Some of this doesn’t make a lot of sense. The only explanation I can come up with is that consumers aren’t scared of higher interest rates anymore. Case in point, the average 30-year fixed rate mortgage on May 1, 2023, was 6.7%. The average rate on May 1, 2024, 7.4%! How in the world do we get more listings and more sales, at higher prices with even higher interest rates? Since most sellers turn around and become buyers once they vacate their home, they’re the ones leading this charge. But wait, weren’t they supposed to be rate locked into their 3% mortgage on the house they are selling?

The Proof is in the Numbers

Take a peek at the stats pieces linked below. They will illustrate everything I’ve been detailing. I made a graph that depicts the Listings (identified by an L after the area name) and Sales (S). The Bo/La/Lo area is Boulder, Lafayette and Louisville.
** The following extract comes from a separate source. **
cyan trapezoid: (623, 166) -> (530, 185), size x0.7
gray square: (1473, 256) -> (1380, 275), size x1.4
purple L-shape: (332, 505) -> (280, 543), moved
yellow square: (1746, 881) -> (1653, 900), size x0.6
You can see that in ALL cases except Greeley and Loveland Sales, we have MORE year-to-date listings AND sales than we did last year. We have a bit to go before we enter recovery mode, but I sure do love it when a trend reverses in a positive direction.
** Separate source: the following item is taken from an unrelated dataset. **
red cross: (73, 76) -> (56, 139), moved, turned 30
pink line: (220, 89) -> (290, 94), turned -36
Longmont Area Real Estate Stats April 2024

Boulder Area Real Estate Stats April 2024

Northern Colorado Real Estate April 2024

Days on Market = Strong Indicator of Market Health

Having written this monthly article for 17 years, I receive a good number of comments. I enjoy them…mostly. Many of them focus on price increases and decreases as indicators of market health. My observation is that Days-On-Market (DOM) is an equally good indicator of market health. This month combined in all reports, we have eight areas where DOM has increased over April of last year. Six of those increases were minimal and/or fall within the normal range for the area. Two of them were much higher than expected. Berthoud’s 34.1% rise to 114 days was due to 8 sales with a DOM range of 189-550 days (6 were new construction). New construction had a similar impact on DOM for the Longmont attached market with 4 sales between 515-568 days.

For the most part, DOM ranges in the region are between 38 and 60 days. There are a couple small markets in the 70’s and the DOM for the Loveland attached market is coming down despite the high percentage of sales that are new construction. It was only a few short months ago in January, when DOM looked like it was going to get out of control and most areas were in the 80–100-day range. We are half of that these days with higher prices and higher interest rates. This is a very good sign leading into the end of spring and beginning of summer.